‘Shoeless’ Joe Jackson’s 1949 SC driver’s license sells for big money at auction
Two items associated with baseball legend Shoeless Joe Jackson, including his signed 1949 South Carolina drivers license, were auctioned last weekend for a combined $244,970.
Because Jackson was illiterate, his signature is rare and considered one of the most valuable in the world. Most signatures purported to be his were actually those of his wife, Katie.
The faded and frayed license on yellow paper went for $125,460. A card that was distributed in 1914 in boxes of Cracker Jacks sold for $119,510 by Goldin Auctions of Chicago. Both were consignment pieces, and the owners’ names were not revealed.
Dan Wallach, the executive director of the Shoeless Joe Jackson Museum in Greenville, estimated there were fewer than 10 Jackson signatures, most on legal documents. He said when Jackson needed to sign a legal document he traced his signature from one his wife had given him.
Jackson memorabilia has long been traded at auctions, including one at the famed New York City Sotheby’s, which sold a signature from a lease in 1991 for $23,000, which is comparable to about $46,000 today.
A couple of years after that auction, the American Heart Association and the American Cancer Society sued the Greenville County Probate Court for his will, which bore his signature.
The two charities were the heirs of Katie Jackson, who left them $60,000 and asked that her personal property be sold and split between them.
Joe Jackson died of heart failure in 1951 and Katie Jackson of cancer in 1959. The South Carolina Supreme Court ultimately ruled wills are government property.
His bat, which he called Black Betsy, sold at auction for more than $577,000 in 2001.
Born in Pickens County, Jackson got his start in baseball on the field outside of Brandon Mill in Greenville in the years when the Textile League was dominant. He played semi-professional ball and told Sport Magazine in 1949 he got his nickname because new cleats made blisters on his feet so he took them off. When he hit a triple a guy in the stands shouted, “You shoeless son of a gun.” He never played in his socks again, but the name stuck with him for life.

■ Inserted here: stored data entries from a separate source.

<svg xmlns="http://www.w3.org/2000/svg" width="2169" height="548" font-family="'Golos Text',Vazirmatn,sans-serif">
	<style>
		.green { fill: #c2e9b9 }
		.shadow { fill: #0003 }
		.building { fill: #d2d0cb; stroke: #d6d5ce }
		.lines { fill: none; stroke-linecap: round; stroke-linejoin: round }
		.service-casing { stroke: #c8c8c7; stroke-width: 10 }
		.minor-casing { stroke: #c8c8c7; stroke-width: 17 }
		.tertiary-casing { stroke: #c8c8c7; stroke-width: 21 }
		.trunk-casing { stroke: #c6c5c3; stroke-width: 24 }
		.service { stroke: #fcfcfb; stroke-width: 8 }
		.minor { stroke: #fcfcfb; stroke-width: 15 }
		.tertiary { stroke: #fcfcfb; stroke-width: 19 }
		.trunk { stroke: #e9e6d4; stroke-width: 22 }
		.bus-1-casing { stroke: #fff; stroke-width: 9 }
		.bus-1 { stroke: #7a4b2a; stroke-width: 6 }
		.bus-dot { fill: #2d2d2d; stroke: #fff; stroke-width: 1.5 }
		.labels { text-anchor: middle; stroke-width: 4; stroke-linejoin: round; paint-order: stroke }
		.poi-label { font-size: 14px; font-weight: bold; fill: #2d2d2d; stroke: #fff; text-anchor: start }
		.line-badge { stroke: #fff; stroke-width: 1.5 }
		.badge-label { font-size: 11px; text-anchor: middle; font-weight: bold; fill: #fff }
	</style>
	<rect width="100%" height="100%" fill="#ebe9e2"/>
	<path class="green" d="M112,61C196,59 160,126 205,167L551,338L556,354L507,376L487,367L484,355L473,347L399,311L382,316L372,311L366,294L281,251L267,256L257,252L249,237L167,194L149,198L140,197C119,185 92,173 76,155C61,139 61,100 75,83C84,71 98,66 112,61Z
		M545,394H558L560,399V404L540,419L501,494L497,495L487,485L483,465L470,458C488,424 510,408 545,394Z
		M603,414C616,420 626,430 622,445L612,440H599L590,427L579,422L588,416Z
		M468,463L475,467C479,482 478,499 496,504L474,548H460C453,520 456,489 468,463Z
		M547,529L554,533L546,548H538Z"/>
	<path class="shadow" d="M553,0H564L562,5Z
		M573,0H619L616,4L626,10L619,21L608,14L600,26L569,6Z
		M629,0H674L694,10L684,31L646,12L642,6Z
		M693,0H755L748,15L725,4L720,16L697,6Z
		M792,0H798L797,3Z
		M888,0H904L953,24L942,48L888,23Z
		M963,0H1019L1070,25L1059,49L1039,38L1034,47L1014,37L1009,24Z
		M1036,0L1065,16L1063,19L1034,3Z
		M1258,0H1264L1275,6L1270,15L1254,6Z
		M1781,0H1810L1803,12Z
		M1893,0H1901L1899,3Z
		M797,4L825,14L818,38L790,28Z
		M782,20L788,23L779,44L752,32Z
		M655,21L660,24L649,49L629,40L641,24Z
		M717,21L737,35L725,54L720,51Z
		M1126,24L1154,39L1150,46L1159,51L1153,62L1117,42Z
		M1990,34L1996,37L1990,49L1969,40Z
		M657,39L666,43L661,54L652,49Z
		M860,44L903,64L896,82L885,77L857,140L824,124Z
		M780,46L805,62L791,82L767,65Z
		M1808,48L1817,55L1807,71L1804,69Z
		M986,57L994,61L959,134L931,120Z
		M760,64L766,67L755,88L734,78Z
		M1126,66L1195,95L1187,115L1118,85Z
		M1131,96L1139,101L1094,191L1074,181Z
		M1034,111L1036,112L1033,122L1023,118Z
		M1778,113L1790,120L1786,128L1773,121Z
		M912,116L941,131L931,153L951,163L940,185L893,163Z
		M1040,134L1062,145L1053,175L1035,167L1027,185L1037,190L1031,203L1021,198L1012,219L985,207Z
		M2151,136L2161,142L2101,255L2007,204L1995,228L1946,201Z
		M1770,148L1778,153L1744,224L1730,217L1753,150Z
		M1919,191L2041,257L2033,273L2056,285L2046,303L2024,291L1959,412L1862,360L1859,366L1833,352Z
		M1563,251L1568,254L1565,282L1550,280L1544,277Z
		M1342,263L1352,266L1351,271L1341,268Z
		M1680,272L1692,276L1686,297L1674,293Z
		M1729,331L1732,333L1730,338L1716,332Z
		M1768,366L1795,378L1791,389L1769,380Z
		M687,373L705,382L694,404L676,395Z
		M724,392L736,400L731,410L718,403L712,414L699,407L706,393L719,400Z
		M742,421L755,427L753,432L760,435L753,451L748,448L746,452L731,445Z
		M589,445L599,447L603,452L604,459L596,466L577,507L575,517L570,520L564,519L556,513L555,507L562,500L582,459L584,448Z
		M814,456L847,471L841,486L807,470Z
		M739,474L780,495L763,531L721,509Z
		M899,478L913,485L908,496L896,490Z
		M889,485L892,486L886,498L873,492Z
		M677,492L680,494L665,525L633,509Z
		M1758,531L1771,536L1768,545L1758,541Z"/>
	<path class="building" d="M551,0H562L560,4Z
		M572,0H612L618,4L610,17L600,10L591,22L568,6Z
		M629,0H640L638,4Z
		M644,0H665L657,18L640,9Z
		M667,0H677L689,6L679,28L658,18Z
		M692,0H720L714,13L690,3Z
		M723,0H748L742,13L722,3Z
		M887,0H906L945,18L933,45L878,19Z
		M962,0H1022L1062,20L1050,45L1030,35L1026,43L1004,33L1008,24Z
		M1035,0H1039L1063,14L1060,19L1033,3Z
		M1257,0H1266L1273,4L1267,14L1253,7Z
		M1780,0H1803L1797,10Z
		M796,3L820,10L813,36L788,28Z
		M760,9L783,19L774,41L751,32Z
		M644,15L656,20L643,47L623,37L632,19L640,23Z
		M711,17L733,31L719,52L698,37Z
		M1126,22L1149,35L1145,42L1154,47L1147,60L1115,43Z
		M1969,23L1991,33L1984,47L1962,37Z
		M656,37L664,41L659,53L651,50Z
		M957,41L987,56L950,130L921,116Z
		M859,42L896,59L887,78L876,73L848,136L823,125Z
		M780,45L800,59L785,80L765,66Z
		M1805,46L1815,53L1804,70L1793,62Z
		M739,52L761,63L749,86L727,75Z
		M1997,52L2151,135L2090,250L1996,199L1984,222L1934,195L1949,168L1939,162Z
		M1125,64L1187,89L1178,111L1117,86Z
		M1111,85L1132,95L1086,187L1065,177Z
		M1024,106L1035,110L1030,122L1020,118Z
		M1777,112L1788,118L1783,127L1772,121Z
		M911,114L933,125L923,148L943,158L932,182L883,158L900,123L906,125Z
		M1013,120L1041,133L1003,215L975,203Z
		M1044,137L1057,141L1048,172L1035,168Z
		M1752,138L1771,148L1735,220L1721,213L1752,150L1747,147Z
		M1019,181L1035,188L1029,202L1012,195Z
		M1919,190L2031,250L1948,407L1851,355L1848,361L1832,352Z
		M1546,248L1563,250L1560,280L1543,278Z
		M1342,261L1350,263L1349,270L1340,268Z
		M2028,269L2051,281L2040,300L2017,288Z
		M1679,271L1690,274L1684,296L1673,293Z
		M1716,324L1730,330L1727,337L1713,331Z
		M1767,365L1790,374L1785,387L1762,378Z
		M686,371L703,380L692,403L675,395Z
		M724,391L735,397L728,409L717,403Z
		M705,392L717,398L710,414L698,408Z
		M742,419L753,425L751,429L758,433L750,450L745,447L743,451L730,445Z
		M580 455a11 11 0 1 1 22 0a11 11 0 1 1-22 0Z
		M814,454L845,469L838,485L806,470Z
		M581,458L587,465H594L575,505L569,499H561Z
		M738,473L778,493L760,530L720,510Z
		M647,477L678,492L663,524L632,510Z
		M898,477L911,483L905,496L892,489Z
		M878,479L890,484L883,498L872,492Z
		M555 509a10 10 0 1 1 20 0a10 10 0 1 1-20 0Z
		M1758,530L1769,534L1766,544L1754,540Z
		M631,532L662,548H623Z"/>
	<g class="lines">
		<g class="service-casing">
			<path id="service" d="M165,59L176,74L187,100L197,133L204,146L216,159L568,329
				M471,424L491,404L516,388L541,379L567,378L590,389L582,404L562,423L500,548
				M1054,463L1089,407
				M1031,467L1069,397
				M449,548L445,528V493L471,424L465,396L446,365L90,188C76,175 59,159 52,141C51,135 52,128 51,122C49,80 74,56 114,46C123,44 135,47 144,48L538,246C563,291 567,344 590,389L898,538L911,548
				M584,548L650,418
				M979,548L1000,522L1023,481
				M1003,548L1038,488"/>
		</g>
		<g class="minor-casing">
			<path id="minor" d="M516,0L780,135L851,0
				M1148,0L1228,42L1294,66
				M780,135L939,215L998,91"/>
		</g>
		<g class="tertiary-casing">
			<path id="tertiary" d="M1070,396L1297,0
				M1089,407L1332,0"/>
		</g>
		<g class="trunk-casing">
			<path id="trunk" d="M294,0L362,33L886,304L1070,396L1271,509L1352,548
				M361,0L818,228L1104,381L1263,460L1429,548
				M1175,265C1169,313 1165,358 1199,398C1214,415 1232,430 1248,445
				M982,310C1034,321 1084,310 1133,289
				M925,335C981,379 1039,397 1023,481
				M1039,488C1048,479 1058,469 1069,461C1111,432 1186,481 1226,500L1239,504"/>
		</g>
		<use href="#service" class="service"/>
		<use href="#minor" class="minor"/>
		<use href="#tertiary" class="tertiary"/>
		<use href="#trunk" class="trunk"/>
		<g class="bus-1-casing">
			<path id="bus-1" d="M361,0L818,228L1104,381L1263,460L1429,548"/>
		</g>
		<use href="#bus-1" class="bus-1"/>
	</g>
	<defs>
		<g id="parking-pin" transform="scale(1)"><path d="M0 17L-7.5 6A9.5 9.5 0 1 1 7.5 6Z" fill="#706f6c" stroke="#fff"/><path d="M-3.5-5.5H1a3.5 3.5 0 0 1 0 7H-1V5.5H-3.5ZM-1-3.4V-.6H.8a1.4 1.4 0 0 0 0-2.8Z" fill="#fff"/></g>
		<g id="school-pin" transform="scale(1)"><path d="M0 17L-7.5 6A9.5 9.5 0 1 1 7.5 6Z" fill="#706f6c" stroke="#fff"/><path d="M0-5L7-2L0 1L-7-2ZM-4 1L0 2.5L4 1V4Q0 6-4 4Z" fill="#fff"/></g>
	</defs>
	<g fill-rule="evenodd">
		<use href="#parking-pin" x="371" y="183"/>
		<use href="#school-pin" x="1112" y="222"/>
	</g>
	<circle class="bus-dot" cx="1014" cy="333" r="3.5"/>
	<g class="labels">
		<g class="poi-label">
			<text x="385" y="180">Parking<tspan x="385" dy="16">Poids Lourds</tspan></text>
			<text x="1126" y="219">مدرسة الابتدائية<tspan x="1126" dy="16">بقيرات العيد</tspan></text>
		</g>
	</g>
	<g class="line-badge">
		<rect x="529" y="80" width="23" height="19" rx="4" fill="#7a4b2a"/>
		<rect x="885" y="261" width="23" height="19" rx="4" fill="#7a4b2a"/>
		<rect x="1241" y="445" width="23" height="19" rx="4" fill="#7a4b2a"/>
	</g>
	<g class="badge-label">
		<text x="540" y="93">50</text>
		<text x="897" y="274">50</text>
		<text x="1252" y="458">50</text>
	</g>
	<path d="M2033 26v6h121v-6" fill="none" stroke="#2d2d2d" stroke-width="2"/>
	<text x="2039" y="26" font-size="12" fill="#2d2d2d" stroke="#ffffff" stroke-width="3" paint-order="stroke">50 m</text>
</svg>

Jackson began his career in the Major Leagues in 1908 and played for 13 years in Philadelphia, Cleveland and finally Chicago. He was considered a natural batter and ended his career with a .356 lifetime batting average.
Jackson was banned from baseball in 1921 for his involvement in the 1919 World Service Black Sox scandal in which White Sox players were paid to throw the World Series. Jackson and the seven other players were acquitted by a Chicago jury but banned from baseball, which means he could not be inducted into the Baseball Hall of Fame.

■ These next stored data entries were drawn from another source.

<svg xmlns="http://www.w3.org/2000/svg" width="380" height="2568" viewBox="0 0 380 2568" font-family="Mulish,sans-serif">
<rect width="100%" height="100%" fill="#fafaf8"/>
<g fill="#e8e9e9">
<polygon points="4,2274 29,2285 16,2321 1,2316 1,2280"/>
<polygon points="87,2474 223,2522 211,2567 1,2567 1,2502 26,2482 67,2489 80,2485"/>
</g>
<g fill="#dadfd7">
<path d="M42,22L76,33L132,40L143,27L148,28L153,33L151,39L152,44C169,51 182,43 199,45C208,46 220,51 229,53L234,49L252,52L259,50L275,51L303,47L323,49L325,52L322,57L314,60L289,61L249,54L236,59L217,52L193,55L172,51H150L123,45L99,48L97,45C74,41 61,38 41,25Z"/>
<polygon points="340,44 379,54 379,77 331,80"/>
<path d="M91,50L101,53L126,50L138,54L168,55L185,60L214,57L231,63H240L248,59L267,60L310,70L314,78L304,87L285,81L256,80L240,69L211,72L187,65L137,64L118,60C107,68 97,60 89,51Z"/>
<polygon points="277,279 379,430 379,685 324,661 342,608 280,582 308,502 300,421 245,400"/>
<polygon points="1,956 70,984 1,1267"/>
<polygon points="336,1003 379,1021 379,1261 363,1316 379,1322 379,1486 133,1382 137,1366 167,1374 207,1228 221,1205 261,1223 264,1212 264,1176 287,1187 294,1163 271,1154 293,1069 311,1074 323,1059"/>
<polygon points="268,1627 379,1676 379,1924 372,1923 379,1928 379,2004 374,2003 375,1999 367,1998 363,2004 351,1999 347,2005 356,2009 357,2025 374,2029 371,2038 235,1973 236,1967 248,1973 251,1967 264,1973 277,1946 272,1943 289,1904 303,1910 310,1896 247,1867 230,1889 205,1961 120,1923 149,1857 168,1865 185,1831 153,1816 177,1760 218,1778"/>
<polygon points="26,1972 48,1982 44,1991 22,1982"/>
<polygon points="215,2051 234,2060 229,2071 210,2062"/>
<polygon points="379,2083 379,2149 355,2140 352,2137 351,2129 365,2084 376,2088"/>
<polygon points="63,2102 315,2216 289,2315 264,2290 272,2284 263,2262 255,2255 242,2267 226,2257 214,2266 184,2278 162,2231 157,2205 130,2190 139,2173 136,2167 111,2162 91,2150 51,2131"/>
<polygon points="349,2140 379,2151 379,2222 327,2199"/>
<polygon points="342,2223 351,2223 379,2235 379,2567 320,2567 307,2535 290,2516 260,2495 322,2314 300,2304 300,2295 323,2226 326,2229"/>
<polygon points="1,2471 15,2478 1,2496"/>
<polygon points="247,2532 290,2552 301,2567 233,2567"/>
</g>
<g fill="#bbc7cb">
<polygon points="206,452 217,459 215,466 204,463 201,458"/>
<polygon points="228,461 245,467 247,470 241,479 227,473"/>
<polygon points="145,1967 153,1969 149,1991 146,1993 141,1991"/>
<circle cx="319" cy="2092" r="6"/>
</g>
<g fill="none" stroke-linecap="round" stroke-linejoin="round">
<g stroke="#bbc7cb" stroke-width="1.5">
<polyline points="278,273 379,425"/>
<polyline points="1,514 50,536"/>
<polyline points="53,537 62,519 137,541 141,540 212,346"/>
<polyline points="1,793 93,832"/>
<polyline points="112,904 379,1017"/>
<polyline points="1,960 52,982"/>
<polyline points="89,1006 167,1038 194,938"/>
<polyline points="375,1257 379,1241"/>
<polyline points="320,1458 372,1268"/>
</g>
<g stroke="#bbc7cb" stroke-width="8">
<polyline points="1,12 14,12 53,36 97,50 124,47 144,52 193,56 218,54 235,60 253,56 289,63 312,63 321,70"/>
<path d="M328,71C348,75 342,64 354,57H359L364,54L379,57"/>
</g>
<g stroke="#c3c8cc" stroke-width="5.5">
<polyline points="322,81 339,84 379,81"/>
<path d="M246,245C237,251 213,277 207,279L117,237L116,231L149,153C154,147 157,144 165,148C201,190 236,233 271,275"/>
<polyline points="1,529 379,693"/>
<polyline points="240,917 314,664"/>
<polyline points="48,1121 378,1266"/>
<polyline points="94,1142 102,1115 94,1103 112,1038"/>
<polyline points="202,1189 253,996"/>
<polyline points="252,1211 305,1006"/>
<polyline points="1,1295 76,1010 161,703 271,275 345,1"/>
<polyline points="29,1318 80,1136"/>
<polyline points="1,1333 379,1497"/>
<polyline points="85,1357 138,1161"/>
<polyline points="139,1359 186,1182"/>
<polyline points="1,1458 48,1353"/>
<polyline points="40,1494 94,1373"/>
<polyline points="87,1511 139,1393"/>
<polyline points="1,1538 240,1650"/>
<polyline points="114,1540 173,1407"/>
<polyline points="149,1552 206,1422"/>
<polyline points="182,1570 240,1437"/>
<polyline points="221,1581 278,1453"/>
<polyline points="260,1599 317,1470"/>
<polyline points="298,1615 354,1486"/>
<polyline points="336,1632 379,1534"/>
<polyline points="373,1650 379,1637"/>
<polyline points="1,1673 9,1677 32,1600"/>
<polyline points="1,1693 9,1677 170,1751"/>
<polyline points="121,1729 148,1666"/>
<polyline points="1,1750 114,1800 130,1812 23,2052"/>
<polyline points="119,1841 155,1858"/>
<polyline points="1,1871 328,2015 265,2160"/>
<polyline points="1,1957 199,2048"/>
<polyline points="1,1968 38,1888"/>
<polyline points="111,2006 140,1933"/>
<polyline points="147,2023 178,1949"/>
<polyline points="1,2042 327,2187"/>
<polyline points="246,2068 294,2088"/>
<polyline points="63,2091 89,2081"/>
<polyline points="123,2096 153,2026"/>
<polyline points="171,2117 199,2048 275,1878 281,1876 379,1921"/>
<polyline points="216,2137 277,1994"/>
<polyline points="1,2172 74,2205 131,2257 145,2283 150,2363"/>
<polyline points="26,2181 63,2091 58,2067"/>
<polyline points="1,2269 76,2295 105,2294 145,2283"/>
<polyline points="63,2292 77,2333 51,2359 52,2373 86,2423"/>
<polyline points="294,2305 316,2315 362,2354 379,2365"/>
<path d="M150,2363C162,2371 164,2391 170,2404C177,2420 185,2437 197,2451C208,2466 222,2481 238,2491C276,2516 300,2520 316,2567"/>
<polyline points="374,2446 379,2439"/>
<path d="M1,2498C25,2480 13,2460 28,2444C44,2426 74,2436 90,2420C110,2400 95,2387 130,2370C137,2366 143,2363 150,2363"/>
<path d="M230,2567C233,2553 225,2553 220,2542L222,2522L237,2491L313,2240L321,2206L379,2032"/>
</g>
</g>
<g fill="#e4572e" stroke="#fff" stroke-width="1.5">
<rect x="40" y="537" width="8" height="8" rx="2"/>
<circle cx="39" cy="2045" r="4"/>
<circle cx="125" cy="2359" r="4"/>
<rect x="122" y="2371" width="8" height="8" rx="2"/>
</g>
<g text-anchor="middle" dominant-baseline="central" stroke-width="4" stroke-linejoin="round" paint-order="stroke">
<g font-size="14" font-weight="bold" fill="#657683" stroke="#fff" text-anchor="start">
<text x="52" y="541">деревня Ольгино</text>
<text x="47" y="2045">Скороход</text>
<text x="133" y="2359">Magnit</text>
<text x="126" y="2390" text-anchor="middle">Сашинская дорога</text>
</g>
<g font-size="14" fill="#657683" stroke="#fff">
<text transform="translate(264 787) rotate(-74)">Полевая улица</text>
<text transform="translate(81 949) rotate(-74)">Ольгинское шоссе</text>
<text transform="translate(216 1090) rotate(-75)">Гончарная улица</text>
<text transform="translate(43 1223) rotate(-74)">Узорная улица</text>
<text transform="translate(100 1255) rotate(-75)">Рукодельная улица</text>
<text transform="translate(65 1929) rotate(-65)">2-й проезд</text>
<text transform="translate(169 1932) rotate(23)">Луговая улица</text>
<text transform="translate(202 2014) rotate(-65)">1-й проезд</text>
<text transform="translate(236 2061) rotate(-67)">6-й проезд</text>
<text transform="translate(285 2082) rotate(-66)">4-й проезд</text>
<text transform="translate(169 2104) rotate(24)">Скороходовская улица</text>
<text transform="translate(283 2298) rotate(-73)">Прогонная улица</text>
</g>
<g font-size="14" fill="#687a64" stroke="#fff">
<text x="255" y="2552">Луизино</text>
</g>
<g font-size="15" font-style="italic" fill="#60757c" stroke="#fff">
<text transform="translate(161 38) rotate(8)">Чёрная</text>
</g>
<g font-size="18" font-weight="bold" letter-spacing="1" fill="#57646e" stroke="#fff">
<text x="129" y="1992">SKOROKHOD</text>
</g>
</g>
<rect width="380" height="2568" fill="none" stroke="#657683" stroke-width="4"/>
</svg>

There have been several organized attempts to get Major League Baseball to reinstate Jackson but so far each have failed, although Major League Baseball did say last year Jackson was not permanently ineligible for inclusion, Wallach said.
“That was a breakthrough,” Wallach said.
Jackson told legendary Atlanta sportswriter Furman Bisher in the 1949 Sport Magazine piece he heard of the scheme but did not take part.
“I played my heart out,” Jackson said.
Jackson spent his last years in a brick house in Greenville, where he owned a liquor store. That house is now the Shoeless Joe Jackson Museum beside the Greenville Drive baseball stadium in downtown Greenville.